In my experience, I’ve learned that “hard-working” is difficult to define. It means different things to different people—or more specifically, to different generations. Consider this scenario:
You’re the manager. At the end of the day you give two employees the same assignment. You mention you’ll be out tomorrow and need the completed report on your desk by 8 a.m. the day after. When you return to work, both assignments are sitting on your desk. You review them; they’re done equally well. However, upon further investigation, you learn the first employee came in at 6 a.m. and left at 6 p.m. The second employee came in at 8 a.m. and left at 3 p.m.
Who worked harder?
If you said the first employee, you’re thinking like a boomer. If you said the second employee, you’re thinking like a millennial.

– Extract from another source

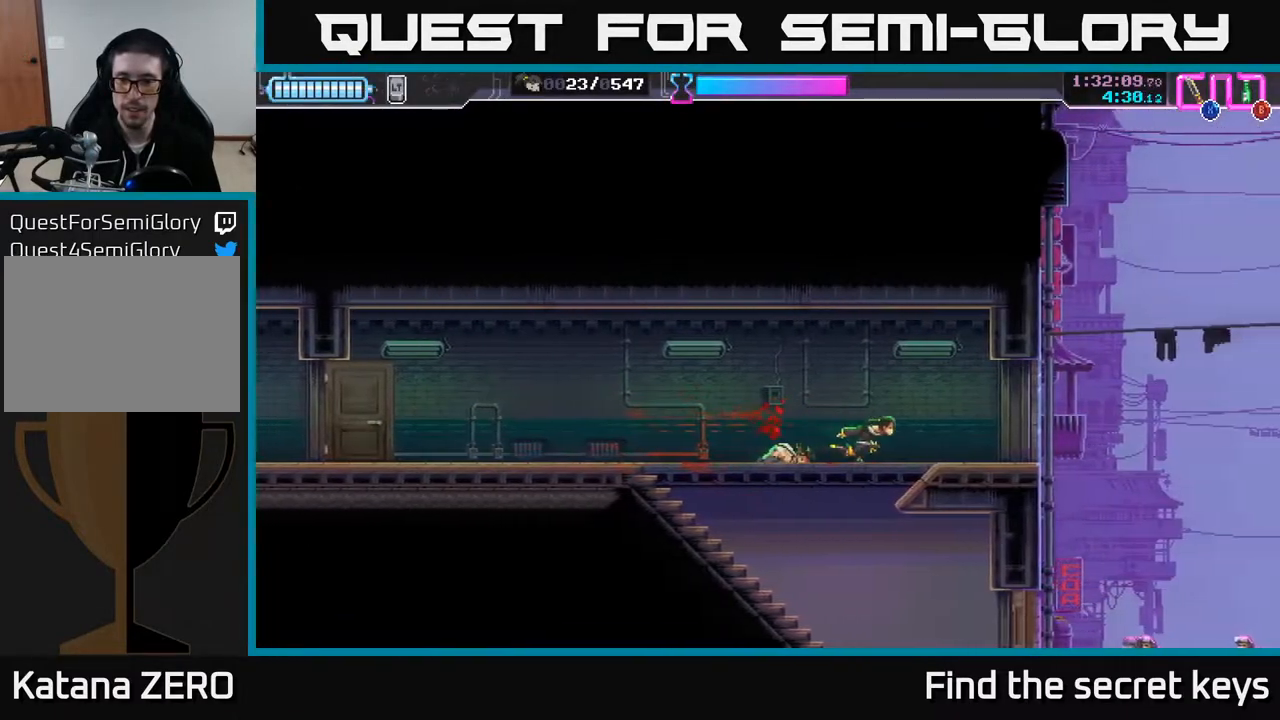
{"buttons": [], "left_stick": "right", "right_stick": "center", "events": [[233, "X", "down"], [283, "X", "up"], [317, "B", "down"], [383, "B", "up"]]}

One of the cultural workplace trends I’ve followed over the years is a shift from a “presence” model to a “performance” model. Boomers value presence. In their experience, hard-working means putting in long hours. If you beat your boomer boss into work and leave after him/her, that boss is likely to say you’re a hard worker.
Millennials, however, value performance over presence. Many students come to me asking the question, “Chad, I don’t get it. Why do I have to come into work for eight hours a day if I get my work done in six hours?” Millennials prefer flexible schedules and circumstances. With their ties to technology, they believe they can work from home—or anywhere else—and be just as productive as the person who parks in the office for eight-plus hours a day.
Neither perspective is right or wrong; they’re just different.
With the millennial generation predicted to make up 70 percent of the workforce in ten years, forward-thinking employers will be taking steps now to attract and retain highest quality millennial employees. One question you need to ask is whether your organization’s culture is presence-driven or performance-driven—and will you choose to adapt for the benefit of long-term success.